* _YOUR TASK_: Find every line in the records that contains the string "label" and copy each of those lines in full.

* _PROVIDED MATERIAL_:
########

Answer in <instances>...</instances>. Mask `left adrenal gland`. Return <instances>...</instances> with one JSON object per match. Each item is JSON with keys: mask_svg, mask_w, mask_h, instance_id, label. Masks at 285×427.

########

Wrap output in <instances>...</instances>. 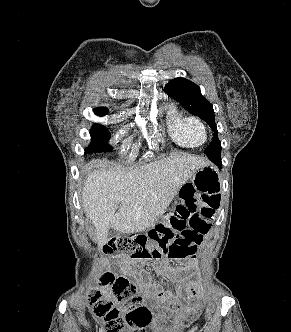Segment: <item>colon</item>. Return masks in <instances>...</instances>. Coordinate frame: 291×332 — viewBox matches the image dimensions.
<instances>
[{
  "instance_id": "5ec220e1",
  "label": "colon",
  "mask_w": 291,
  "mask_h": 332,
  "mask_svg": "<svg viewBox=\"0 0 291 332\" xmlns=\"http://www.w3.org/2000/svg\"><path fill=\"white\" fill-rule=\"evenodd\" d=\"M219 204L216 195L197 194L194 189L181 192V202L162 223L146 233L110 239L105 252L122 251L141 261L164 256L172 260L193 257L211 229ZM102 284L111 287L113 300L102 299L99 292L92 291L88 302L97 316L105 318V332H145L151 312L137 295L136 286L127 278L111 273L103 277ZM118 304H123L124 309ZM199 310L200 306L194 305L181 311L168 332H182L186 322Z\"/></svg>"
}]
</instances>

########

* _RESPONSE TO THIS EXERCISE_:
Answer in <instances>...</instances>. Mask `left adrenal gland`. Return <instances>...</instances> with one JSON object per match. Each item is JSON with keys: mask_svg, mask_w, mask_h, instance_id, label. Masks at 285×427.
  "label": "colon",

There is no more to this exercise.